**인용문**.
━━━━━━━━━━━━━━━━
상기한 목적을 달성하기 위한 일례로서 본 발명의 항암 조성물은, 녹차로부터 분리된 클로로필류를 유효성분으로 포함하는 것을 특징으로 한다.
상기 클로로필류는 함량이 0.1 내지 20 mg/g 범위로 포함되는 것을 특징으로 한다.
상기한 목적을 달성하기 위한 다른 일례로서 본 발명의 암 개선 및 예방용 건강 보조식품은, 상기 녹차로부터 분리된 클로로필류를 유효성분으로 하는 항암 조성물을 포함하는 것을 특징으로 한다.
이하 본 발명의 항암 조성물을 녹차로부터 분리된 클로로필류를 위주로 하여 구체적으로 설명한다. 또한, 하기 명세서에서 클로로필류가 의미하는 것은 클로로필 a, b 및 페오피틴 a, b이다.
본 발명의 항암 조성물에 포함된 클로로필류를 녹차로부터 수득하는 일례는 다음과 같다.
먼저, 녹차 분말을 제조하기 위하여 녹차의 잎을 건조하고 분쇄하여 건조 분말을 만드는데, 이렇게 건조시킨 녹차 잎은 다양한 방법으로 분쇄하여 분말화한다.
상기 녹차 분말은 아세톤을 용매로 하여 클로로필류를 추출한다. 아세톤은 녹차 분말 중량대비 5 내지 20 배의 중량으로 사용할 수 있으며, 상기 추출은 저온의 암조건 추출, 상온 추출, 환류추출, 초음파 추출 등의 다양한 방법을 응용할 수 있다.
저온 암조건 추출의 경우 냉장 조건, 구체적으로 3 내지 5 ℃에서 이루어지며, 10 내지 24 시간동안 추출할 경우 클로로필 a, b 및 페오피틴 a, b 의 추출효율이 높게 나타났다. 상온 추출의 경우 구체적으로 20 내지 25 ℃에서 이루어지며, 22 내지 24 시간동안 추출할 경우 클로로필 a, b 및 페오피틴 a, b 의 추출 효율이높게 나타났다. 초음파 추출의 경우 37 내지 40 ℃에서 이루어진 경우 추출시간이 160 내지 180 분의 경우 클로로필 a, b 및 페오피틴 a, b 의 추출 효율이 높게 나타났다. 환류추출의 경우 75 내지 80 ℃에서 이루어진 경우 추출시간이 120 내지 180 분의 경우 클로로필 a, b 및 페오피틴 a, b 의 추출효율이 높게 나타났다.
저온 암조건 추출, 상온추출, 초음파 추출 및 환류 추출을 비교할 경우, 클로로필 및 이의 유도체를 다량으로 얻기 위해서는 환류추출이 더욱 바람직하며, 작업의 편이성을 위해서는 초음파 추출도 가능하다.
━━━━━━━━━━━━━━━━
**주어진 항목**.

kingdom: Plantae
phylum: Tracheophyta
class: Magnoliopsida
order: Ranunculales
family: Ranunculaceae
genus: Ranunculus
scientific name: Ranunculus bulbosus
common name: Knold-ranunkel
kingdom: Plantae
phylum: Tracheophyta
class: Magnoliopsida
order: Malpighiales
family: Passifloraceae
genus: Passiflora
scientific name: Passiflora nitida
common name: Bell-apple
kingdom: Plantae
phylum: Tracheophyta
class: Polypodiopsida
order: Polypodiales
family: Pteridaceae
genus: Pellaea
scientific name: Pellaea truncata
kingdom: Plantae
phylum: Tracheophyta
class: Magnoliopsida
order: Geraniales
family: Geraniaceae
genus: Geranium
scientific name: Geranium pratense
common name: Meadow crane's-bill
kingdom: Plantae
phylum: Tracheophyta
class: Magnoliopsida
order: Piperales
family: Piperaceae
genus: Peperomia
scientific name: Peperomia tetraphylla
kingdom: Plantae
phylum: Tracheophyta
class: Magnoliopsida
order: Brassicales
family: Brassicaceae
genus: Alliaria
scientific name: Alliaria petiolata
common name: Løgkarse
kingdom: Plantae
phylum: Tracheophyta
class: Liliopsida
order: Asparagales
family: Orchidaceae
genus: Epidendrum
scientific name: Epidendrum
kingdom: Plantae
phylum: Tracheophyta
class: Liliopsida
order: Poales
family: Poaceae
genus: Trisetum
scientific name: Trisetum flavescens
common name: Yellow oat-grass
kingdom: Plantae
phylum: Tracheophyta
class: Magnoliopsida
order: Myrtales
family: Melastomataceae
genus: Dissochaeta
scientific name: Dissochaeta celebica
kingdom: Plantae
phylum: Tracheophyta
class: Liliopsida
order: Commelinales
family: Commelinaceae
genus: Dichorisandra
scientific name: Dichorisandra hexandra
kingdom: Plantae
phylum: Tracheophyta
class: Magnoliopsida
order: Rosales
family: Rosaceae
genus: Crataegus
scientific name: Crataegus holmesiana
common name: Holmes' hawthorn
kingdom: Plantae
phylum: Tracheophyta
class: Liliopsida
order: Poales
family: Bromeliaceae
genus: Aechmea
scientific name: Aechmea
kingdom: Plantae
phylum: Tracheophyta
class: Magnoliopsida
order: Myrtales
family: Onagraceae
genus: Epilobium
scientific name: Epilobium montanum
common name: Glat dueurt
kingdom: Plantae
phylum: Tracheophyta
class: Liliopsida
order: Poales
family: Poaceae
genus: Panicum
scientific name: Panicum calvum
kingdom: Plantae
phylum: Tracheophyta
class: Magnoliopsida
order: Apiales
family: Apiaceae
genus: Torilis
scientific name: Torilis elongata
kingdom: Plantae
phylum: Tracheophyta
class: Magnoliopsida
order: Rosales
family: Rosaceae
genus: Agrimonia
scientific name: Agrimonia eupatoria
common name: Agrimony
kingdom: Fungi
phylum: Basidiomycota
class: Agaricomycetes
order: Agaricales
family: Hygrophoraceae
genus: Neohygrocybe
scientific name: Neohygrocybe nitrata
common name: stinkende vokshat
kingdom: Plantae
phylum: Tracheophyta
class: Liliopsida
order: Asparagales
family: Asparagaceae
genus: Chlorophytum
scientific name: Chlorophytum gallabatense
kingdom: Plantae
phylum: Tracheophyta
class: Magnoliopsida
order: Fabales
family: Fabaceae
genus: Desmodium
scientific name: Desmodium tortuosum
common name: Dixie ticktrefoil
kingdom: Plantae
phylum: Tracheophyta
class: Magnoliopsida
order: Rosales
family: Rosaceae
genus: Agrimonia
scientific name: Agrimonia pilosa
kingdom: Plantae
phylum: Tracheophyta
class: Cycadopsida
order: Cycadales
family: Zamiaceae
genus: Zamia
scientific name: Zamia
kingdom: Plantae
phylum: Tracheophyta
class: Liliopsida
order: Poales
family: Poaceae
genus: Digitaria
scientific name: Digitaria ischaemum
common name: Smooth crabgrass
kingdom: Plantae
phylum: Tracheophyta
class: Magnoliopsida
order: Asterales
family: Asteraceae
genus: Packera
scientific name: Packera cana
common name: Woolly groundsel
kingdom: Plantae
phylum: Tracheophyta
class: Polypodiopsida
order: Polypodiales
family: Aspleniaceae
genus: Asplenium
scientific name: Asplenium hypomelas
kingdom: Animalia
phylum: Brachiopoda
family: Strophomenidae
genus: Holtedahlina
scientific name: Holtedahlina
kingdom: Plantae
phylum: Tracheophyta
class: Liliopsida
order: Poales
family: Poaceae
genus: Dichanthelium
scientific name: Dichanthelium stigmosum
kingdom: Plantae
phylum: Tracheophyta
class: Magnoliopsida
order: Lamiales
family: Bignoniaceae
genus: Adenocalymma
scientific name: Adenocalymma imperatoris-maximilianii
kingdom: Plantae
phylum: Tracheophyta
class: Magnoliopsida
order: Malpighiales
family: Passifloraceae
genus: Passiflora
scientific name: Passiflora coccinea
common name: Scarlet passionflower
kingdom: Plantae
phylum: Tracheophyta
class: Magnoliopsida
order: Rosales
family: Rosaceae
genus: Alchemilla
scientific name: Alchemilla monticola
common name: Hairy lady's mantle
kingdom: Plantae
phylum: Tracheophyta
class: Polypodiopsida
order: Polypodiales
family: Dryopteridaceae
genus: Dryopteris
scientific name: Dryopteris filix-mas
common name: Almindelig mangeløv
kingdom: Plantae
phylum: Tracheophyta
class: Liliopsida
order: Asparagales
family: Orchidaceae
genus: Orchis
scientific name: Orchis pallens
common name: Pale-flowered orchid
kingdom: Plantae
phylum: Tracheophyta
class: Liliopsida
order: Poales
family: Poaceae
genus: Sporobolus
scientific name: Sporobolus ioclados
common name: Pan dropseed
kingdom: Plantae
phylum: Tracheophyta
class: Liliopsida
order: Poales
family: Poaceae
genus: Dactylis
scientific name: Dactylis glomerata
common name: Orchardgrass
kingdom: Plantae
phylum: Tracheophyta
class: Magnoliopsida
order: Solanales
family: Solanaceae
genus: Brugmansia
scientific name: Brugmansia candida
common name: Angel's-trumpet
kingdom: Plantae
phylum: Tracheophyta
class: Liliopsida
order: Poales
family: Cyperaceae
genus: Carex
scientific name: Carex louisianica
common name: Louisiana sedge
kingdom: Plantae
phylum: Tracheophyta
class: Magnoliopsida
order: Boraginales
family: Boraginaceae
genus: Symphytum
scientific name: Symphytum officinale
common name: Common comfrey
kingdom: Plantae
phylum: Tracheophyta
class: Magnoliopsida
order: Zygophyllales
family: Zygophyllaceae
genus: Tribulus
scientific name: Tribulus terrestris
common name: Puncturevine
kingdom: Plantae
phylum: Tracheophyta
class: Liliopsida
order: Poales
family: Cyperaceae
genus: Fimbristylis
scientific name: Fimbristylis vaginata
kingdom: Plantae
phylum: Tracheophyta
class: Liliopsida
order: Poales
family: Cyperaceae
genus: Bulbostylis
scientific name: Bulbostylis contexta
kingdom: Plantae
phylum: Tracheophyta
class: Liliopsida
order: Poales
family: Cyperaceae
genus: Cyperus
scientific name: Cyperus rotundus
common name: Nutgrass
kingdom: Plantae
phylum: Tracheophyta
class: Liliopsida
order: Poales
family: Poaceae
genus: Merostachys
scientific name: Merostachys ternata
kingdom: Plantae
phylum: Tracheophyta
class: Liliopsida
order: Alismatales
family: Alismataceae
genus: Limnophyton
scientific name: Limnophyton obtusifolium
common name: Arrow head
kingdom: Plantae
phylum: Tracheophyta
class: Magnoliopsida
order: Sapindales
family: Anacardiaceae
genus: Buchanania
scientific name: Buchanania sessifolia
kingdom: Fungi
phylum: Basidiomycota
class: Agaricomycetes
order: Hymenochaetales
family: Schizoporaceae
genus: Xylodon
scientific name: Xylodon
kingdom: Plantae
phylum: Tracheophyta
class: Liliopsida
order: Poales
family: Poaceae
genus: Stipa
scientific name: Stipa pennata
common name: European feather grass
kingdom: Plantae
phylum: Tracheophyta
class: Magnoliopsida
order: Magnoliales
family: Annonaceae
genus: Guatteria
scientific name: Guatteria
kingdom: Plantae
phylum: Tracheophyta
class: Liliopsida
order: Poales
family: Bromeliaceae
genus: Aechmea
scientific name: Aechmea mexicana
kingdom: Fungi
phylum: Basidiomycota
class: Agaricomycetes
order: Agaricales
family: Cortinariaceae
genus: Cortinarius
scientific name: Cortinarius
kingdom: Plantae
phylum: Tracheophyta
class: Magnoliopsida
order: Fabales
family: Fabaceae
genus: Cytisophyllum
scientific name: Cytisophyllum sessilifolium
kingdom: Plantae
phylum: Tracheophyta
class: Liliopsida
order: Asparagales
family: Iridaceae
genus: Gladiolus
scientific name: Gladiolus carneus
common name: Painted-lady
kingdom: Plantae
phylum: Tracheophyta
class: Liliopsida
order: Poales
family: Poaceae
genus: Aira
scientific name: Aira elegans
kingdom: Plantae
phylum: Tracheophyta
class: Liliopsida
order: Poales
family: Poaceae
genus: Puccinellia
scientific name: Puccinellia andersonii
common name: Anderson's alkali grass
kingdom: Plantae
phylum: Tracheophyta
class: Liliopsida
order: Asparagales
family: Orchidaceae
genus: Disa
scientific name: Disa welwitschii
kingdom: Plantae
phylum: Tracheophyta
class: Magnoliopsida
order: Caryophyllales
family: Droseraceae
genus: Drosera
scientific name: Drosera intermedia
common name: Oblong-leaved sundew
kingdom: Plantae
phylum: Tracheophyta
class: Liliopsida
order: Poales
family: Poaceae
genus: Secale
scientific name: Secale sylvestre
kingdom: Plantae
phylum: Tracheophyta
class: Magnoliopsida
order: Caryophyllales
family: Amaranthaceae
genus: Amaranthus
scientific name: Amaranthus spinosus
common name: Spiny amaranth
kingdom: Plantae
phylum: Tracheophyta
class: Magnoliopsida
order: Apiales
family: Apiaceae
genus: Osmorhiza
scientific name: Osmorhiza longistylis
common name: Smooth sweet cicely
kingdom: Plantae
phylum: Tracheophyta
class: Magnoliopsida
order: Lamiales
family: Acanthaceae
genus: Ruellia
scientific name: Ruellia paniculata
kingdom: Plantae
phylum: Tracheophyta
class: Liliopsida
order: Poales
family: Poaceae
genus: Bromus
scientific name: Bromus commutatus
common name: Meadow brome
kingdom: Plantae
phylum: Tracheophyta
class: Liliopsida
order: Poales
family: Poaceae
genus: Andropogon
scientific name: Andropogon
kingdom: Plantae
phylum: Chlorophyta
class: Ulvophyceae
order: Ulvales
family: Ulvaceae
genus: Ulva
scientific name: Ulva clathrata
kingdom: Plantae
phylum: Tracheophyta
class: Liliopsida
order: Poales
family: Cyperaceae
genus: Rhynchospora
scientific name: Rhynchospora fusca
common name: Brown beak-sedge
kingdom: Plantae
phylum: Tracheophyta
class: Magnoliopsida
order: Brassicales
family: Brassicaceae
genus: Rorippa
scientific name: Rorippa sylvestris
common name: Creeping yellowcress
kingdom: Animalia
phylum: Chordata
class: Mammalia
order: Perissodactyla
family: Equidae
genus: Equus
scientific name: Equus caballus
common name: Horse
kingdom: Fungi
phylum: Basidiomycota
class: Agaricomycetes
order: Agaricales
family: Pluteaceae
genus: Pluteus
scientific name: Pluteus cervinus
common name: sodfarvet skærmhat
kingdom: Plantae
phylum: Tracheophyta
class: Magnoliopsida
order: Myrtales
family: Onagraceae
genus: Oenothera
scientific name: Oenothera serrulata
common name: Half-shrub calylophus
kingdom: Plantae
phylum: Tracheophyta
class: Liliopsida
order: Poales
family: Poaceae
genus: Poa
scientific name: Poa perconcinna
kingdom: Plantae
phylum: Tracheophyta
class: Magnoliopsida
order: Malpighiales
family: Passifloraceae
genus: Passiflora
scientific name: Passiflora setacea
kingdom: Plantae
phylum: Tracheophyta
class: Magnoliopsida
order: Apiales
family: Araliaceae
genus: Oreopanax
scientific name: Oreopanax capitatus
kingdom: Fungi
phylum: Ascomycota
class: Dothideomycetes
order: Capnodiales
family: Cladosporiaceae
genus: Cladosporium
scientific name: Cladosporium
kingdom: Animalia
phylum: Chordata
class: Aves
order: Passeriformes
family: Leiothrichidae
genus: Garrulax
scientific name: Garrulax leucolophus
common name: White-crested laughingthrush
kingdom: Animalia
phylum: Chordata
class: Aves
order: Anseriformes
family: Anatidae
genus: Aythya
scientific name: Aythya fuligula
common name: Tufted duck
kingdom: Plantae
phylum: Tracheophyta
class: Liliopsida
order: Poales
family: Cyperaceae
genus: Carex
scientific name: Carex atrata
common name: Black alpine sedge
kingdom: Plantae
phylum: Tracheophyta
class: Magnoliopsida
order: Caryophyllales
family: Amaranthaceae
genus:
━━━━━━━━━━━━━━━━
**과제 설명**.
녹차 클로로필에 관한 인용문 속 "본 발명의 항암 조성물에 포함된 클로로필류를 녹차로부터 수득하는 일례는 다음과 같다."라는 문장을 영어로 옮기면 어떻게 됩니까? 목록은 인용문과 따로 떨어진 별개의 자료입니다.

**이 문제의 답**.
An example of obtaining from green tea the chlorophylls contained in the anticancer composition of the present invention is as follows.